Task description
Where does the word "taught" show up in the records? Copy every line that has it.

Top of Data supplied

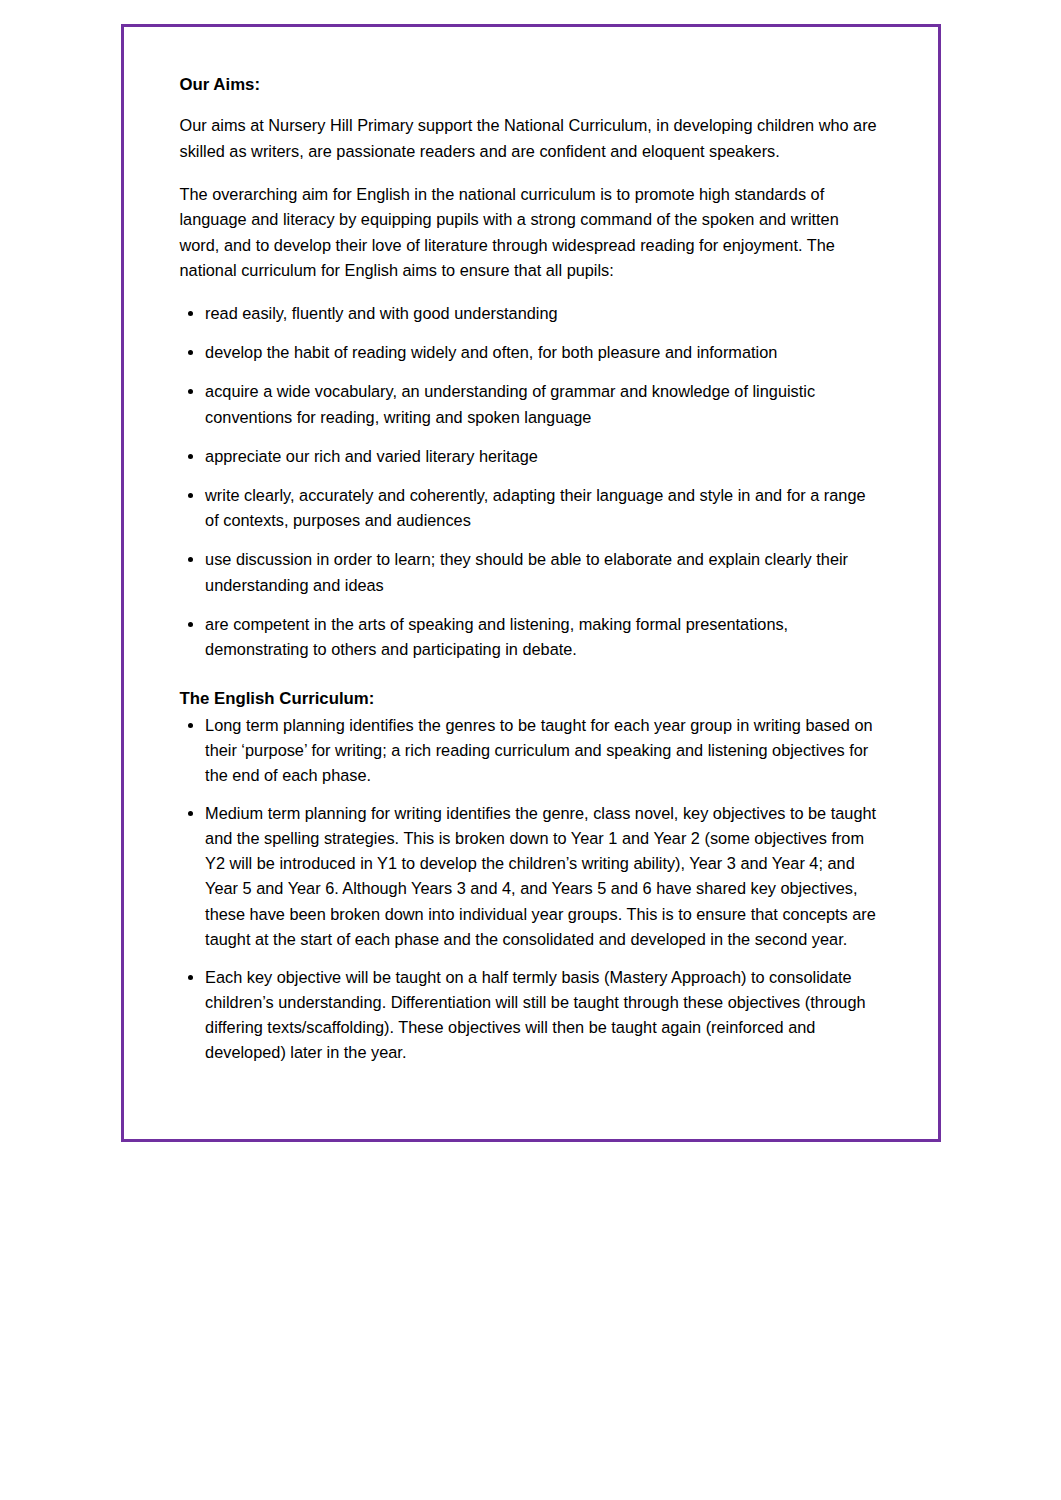Our Aims:
Our aims at Nursery Hill Primary support the National Curriculum, in developing children who are skilled as writers, are passionate readers and are confident and eloquent speakers.
The overarching aim for English in the national curriculum is to promote high standards of language and literacy by equipping pupils with a strong command of the spoken and written word, and to develop their love of literature through widespread reading for enjoyment. The national curriculum for English aims to ensure that all pupils:
read easily, fluently and with good understanding
develop the habit of reading widely and often, for both pleasure and information
acquire a wide vocabulary, an understanding of grammar and knowledge of linguistic conventions for reading, writing and spoken language
appreciate our rich and varied literary heritage
write clearly, accurately and coherently, adapting their language and style in and for a range of contexts, purposes and audiences
use discussion in order to learn; they should be able to elaborate and explain clearly their understanding and ideas
are competent in the arts of speaking and listening, making formal presentations, demonstrating to others and participating in debate.
The English Curriculum:
Long term planning identifies the genres to be taught for each year group in writing based on their ‘purpose’ for writing; a rich reading curriculum and speaking and listening objectives for the end of each phase.
Medium term planning for writing identifies the genre, class novel, key objectives to be taught and the spelling strategies. This is broken down to Year 1 and Year 2 (some objectives from Y2 will be introduced in Y1 to develop the children’s writing ability), Year 3 and Year 4; and Year 5 and Year 6. Although Years 3 and 4, and Years 5 and 6 have shared key objectives, these have been broken down into individual year groups. This is to ensure that concepts are taught at the start of each phase and the consolidated and developed in the second year.
Each key objective will be taught on a half termly basis (Mastery Approach) to consolidate children’s understanding. Differentiation will still be taught through these objectives (through differing texts/scaffolding). These objectives will then be taught again (reinforced and developed) later in the year.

Bottom of Data supplied

Written solution
Long term planning identifies the genres to be taught for each year group in writing based on their ‘purpose’ for writing; a rich reading curriculum and speaking and listening objectives for the end of each phase.
Medium term planning for writing identifies the genre, class novel, key objectives to be taught and the spelling strategies. This is broken down to Year 1 and Year 2 (some objectives from Y2 will be introduced in Y1 to develop the children’s writing ability), Year 3 and Year 4; and Year 5 and Year 6. Although Years 3 and 4, and Years 5 and 6 have shared key objectives, these have been broken down into individual year groups. This is to ensure that concepts are taught at the start of each phase and the consolidated and developed in the second year.
Each key objective will be taught on a half termly basis (Mastery Approach) to consolidate children’s understanding. Differentiation will still be taught through these objectives (through differing texts/scaffolding). These objectives will then be taught again (reinforced and developed) later in the year.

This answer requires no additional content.